SOURCE DATA START
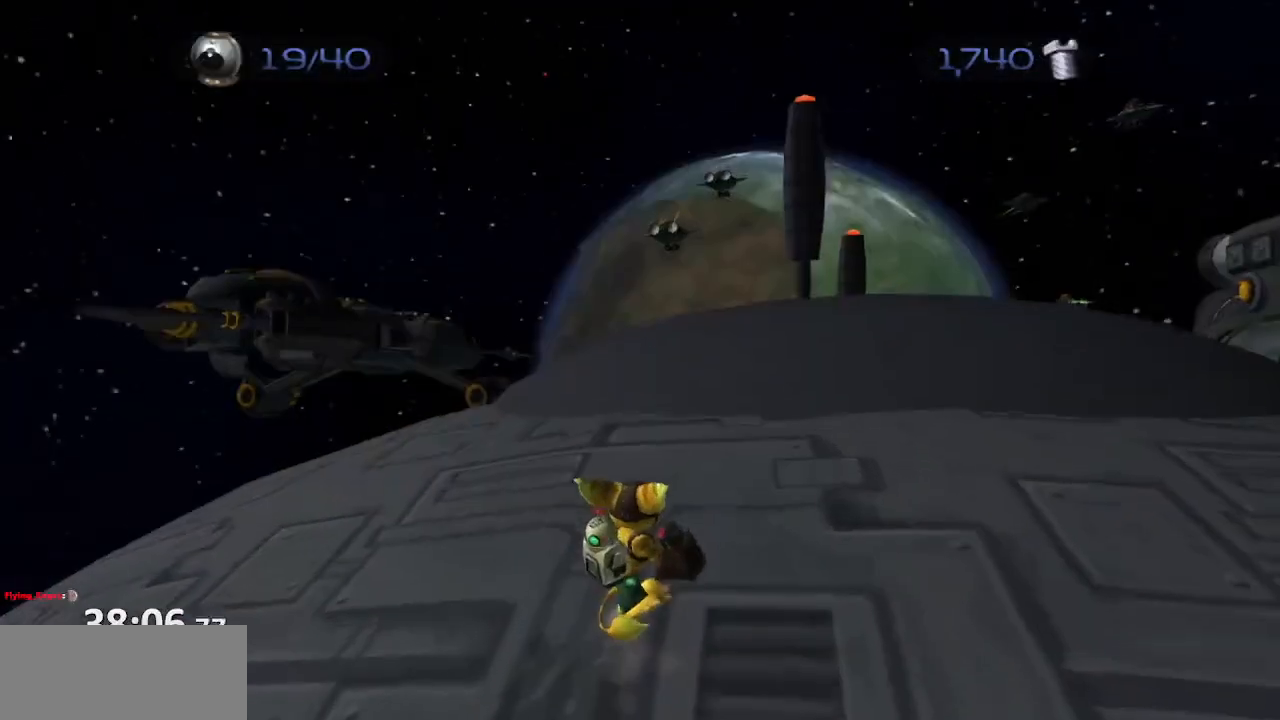
{"buttons": ["CROSS"], "left_stick": "down", "right_stick": "center", "events": [[33, "left_stick", "down"], [83, "right_stick", "left"], [150, "right_stick", "center"], [500, "CROSS", "down"]]}
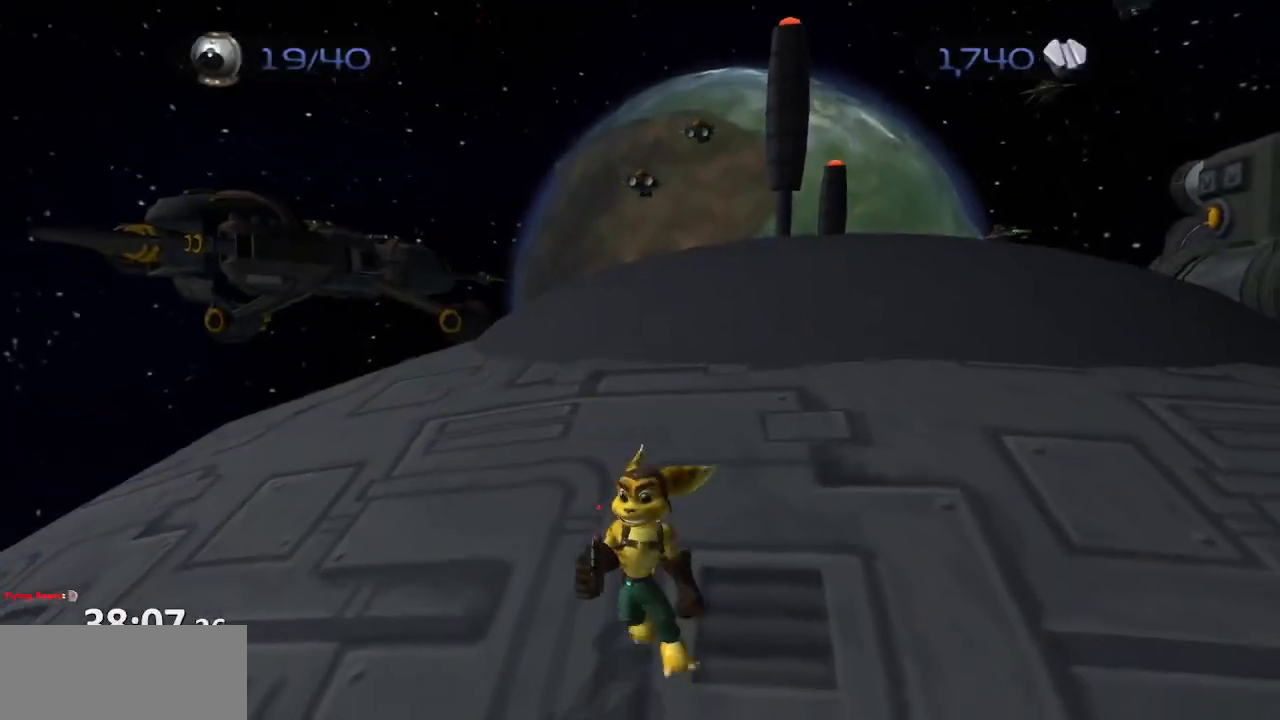
{"buttons": [], "left_stick": "down", "right_stick": "center", "events": [[17, "R1", "down"], [167, "R1", "up"], [183, "CROSS", "up"]]}
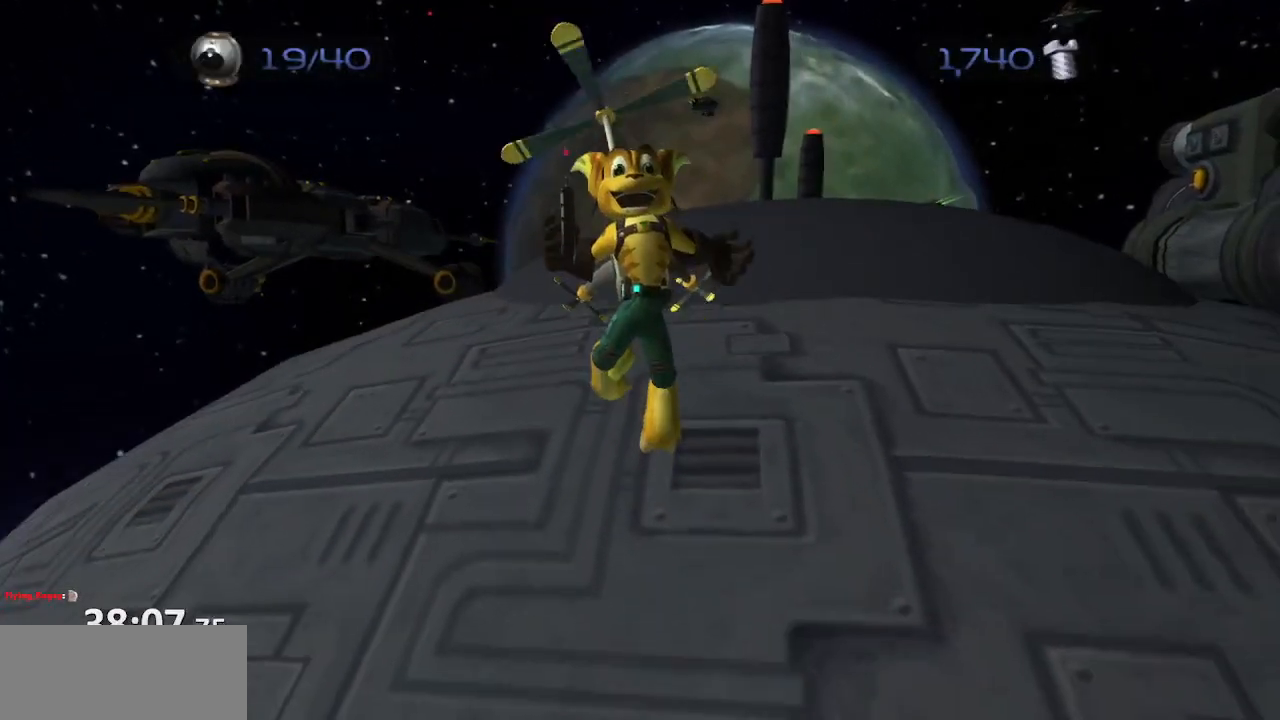
{"buttons": [], "left_stick": "down", "right_stick": "center", "events": [[67, "right_stick", "up"], [367, "right_stick", "center"]]}
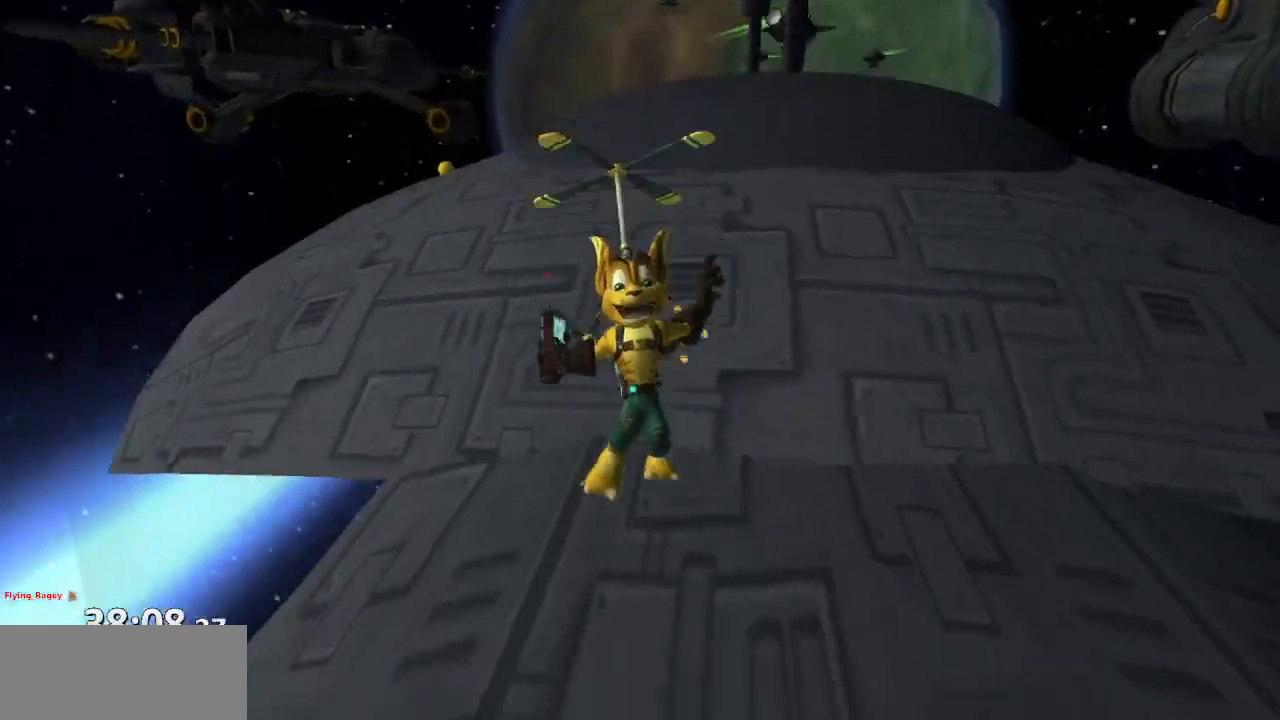
{"buttons": [], "left_stick": "down", "right_stick": "center", "events": [[417, "CROSS", "down"], [500, "CROSS", "up"]]}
SOURCE DATA END
DIRECTIONS FOR THIS TASK:
Reproduce the preceding material exactly, skipping pictures.

OUTPUT:
{"buttons": ["CROSS"], "left_stick": "down", "right_stick": "center", "events": [[33, "left_stick", "down"], [83, "right_stick", "left"], [150, "right_stick", "center"], [500, "CROSS", "down"]]}
{"buttons": [], "left_stick": "down", "right_stick": "center", "events": [[17, "R1", "down"], [167, "R1", "up"], [183, "CROSS", "up"]]}
{"buttons": [], "left_stick": "down", "right_stick": "center", "events": [[67, "right_stick", "up"], [367, "right_stick", "center"]]}
{"buttons": [], "left_stick": "down", "right_stick": "center", "events": [[417, "CROSS", "down"], [500, "CROSS", "up"]]}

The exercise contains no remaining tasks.